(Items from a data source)

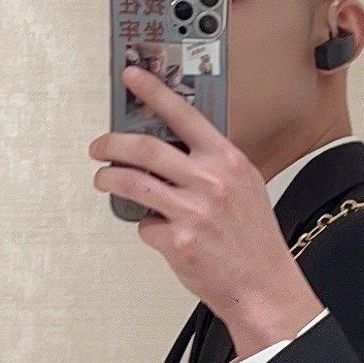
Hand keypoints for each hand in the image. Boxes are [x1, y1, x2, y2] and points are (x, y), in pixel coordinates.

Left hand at [88, 65, 322, 355]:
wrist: (264, 286)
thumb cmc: (254, 241)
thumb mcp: (245, 189)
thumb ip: (214, 166)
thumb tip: (173, 149)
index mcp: (228, 162)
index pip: (184, 115)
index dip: (153, 92)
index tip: (132, 76)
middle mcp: (210, 182)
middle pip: (145, 148)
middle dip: (112, 144)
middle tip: (99, 147)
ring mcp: (192, 212)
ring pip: (132, 184)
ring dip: (109, 179)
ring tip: (104, 180)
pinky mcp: (178, 241)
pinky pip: (144, 225)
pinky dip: (144, 226)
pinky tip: (156, 230)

> _Your objective_
Return the lines beginning at the one that contains "ring pip: (132, 184)" and continuing through the last line of the data, exactly as they stand and without any others.

> _Answer area_
ring pip: (132, 184)
ring dip: (109, 179)
ring tip: (104, 180)
pinky mcp: (178, 241)
pinky pip: (144, 225)
pinky dip: (144, 226)
pinky tip: (156, 230)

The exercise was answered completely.